Maybe part of coaching young athletes is simply helping them discover the next layer of the game. Not by taking away what they’re good at, but by gently stretching it.

Yesterday I caught myself thinking about something small we might try.
Imagine a player who can run through everyone. What if, in training, they have to involve two or three teammates before they’re allowed to score?
Not to stop them scoring. That feeling matters too.
But to introduce a slightly different puzzle.
Who else is around you?
Where might the space appear if you involve a teammate?
What changes if the ball moves first?

It’s a small constraint. But constraints have a way of opening new doors.
And perhaps that’s a quiet part of the job.
Not standing behind players telling them exactly what to do (that rarely works once the whistle blows anyway) but shaping the environment so they discover things for themselves.

The more I thought about it, the more I realised how often these little ideas arrive sideways.
Not always during training sessions or team talks. Sometimes while watching another match entirely. Sometimes while standing quietly on a touchline with nothing to do but observe.
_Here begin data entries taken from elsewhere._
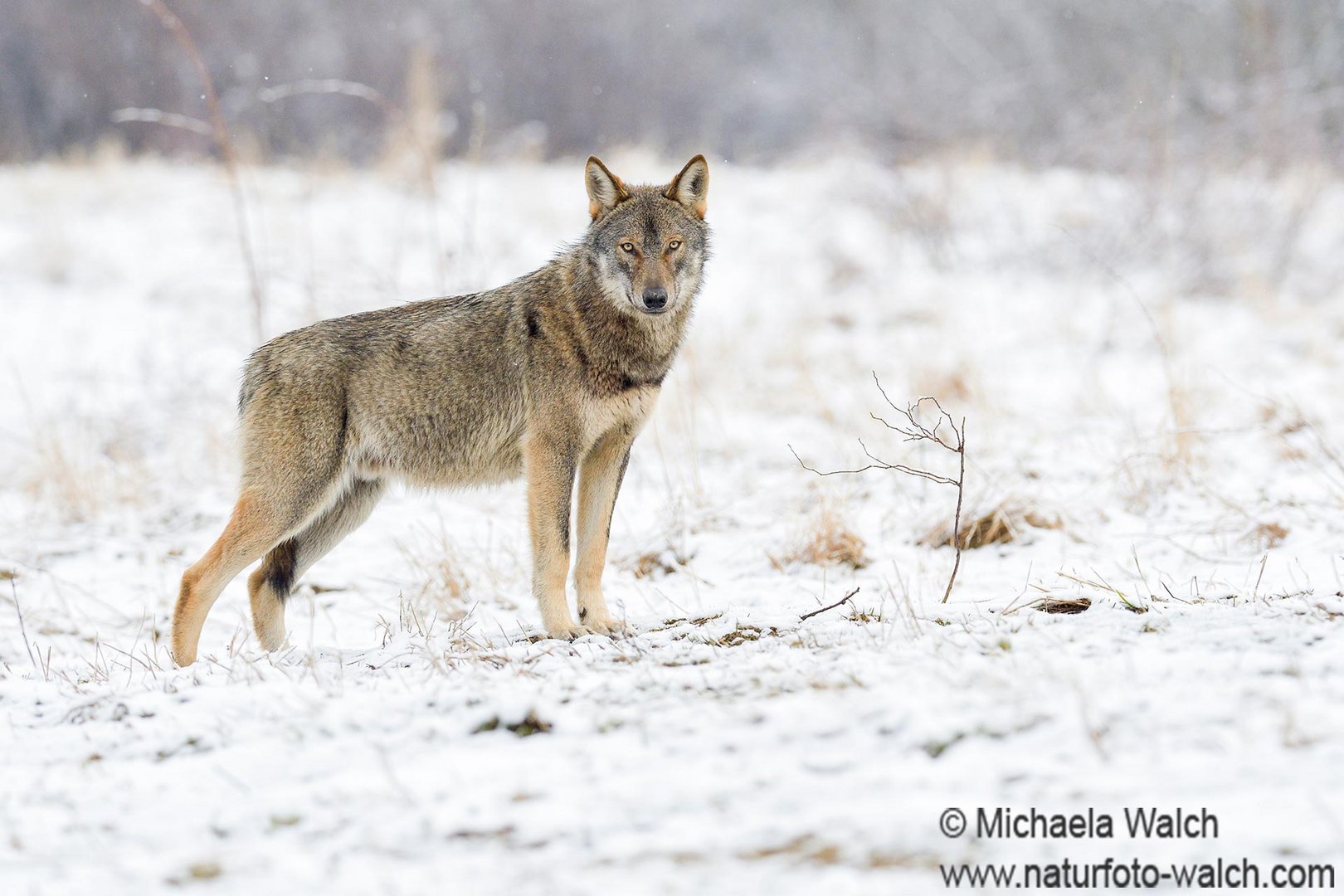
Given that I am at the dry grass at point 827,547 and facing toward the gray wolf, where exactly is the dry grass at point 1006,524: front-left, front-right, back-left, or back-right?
back-left

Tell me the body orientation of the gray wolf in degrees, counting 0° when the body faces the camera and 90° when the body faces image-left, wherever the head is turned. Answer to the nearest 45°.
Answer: approximately 270°

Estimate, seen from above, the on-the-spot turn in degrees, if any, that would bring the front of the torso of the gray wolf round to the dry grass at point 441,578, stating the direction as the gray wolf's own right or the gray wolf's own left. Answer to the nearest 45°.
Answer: approximately 90° to the gray wolf's own left

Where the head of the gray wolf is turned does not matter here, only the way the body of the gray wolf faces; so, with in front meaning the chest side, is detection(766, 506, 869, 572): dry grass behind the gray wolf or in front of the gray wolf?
in front
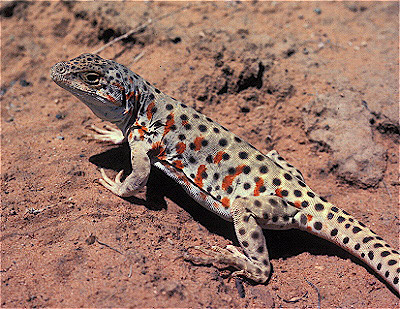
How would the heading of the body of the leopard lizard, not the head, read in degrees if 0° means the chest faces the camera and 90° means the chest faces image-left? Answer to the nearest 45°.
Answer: approximately 90°
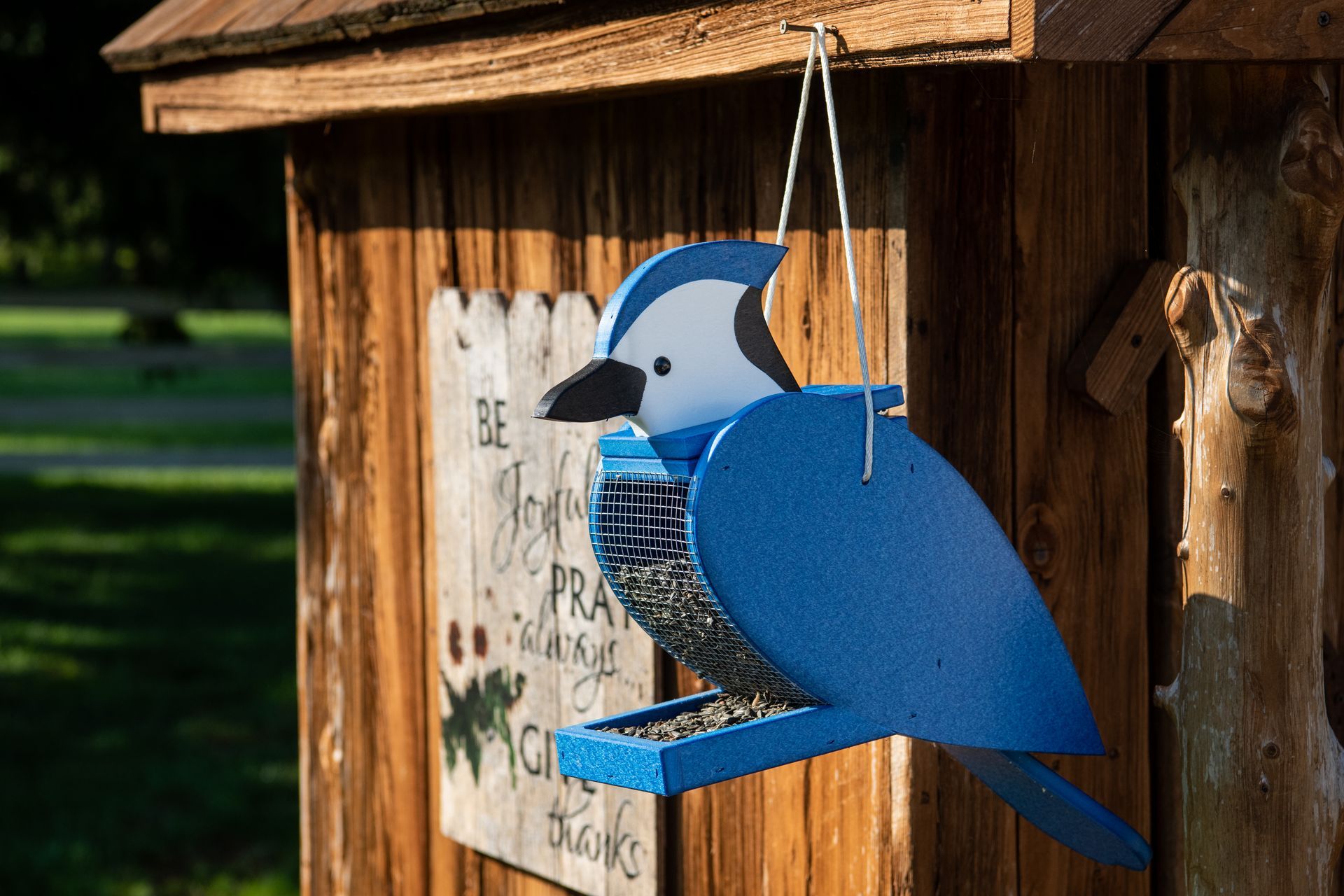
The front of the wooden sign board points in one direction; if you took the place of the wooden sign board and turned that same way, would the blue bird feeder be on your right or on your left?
on your left

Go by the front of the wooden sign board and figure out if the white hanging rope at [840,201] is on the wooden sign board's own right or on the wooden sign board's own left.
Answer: on the wooden sign board's own left

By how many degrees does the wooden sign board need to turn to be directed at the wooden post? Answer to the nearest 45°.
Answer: approximately 90° to its left

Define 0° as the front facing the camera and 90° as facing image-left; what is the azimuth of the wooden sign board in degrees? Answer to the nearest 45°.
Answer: approximately 45°
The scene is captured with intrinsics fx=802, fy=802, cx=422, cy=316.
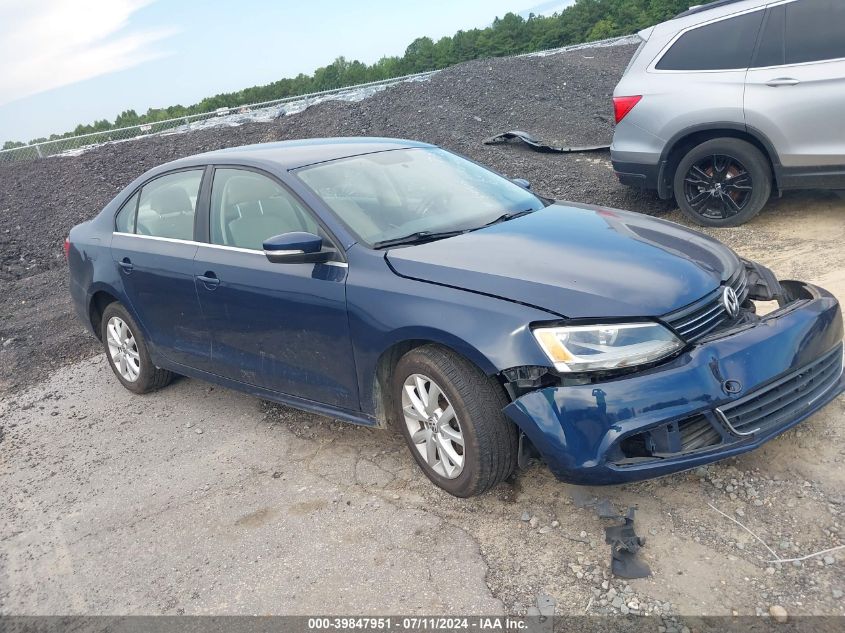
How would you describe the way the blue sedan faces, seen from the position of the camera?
facing the viewer and to the right of the viewer

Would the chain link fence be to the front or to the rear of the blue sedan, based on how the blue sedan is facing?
to the rear

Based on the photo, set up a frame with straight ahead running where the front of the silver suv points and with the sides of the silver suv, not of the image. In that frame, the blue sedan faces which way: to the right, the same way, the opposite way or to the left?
the same way

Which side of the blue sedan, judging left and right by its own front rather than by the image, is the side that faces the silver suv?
left

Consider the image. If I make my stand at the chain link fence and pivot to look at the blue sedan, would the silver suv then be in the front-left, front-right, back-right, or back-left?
front-left

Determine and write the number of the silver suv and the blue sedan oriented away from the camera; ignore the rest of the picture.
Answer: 0

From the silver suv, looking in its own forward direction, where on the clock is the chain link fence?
The chain link fence is roughly at 7 o'clock from the silver suv.

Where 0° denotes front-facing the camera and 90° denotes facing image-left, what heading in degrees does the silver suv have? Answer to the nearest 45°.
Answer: approximately 270°

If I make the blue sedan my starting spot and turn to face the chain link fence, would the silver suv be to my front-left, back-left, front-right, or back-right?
front-right

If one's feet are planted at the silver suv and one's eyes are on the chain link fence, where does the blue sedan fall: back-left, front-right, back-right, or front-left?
back-left
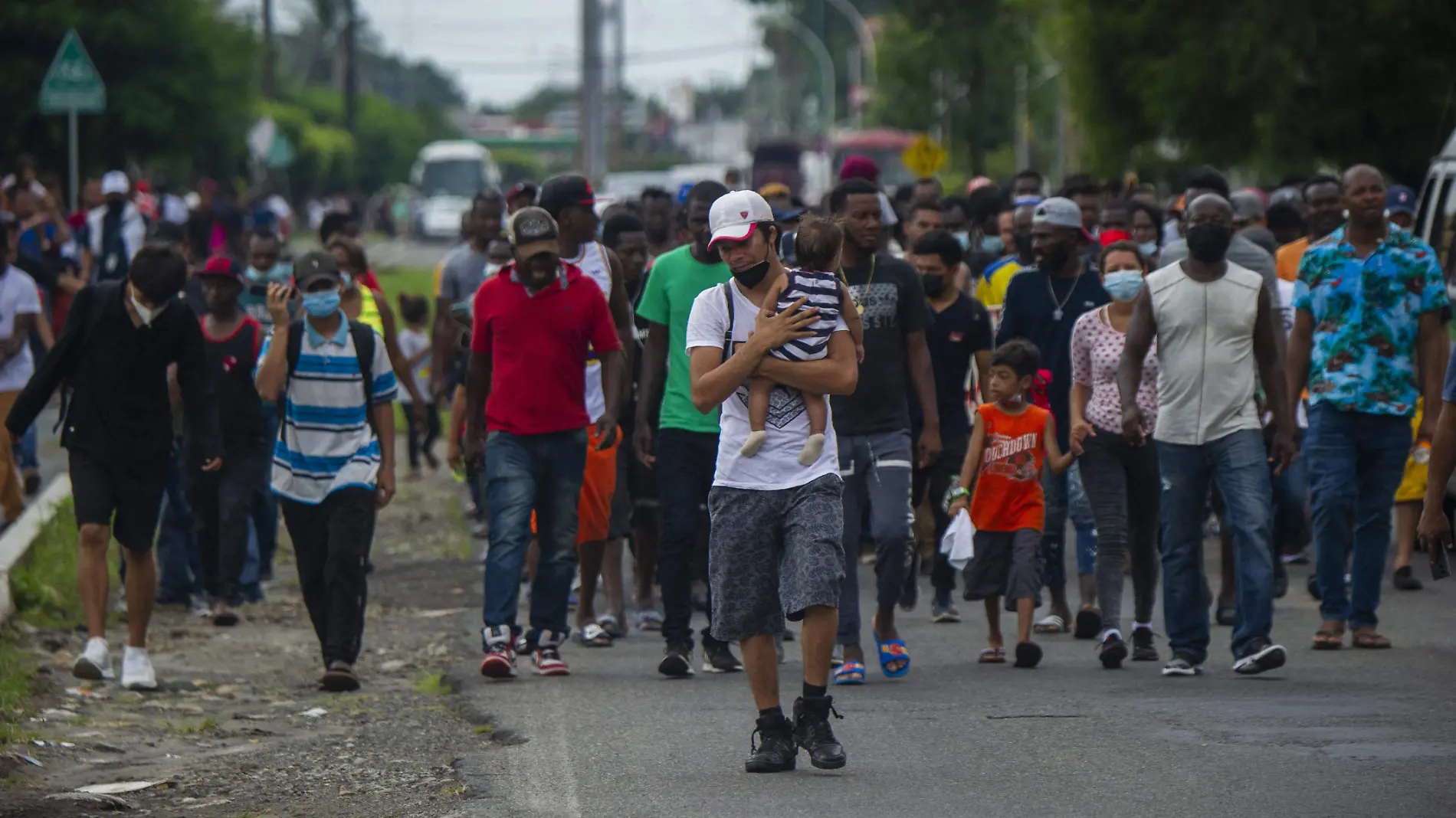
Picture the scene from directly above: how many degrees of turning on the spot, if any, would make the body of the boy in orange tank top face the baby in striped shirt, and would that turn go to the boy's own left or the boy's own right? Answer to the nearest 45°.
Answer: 0° — they already face them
There’s something about stepping back that seems to loosen the mind a little.
When you’re not actively trying to solve the problem, the answer sometimes wanders over and taps you on the shoulder.

I like those moments.
They remind me that coaching – whether it’s a rugby team or a person trying to figure out their next step in life – probably isn’t about having all the answers.
It might simply be about staying curious.
Watching closely.
Trying something.
And seeing what unfolds next.

I’m looking forward to seeing how this little insight plays out.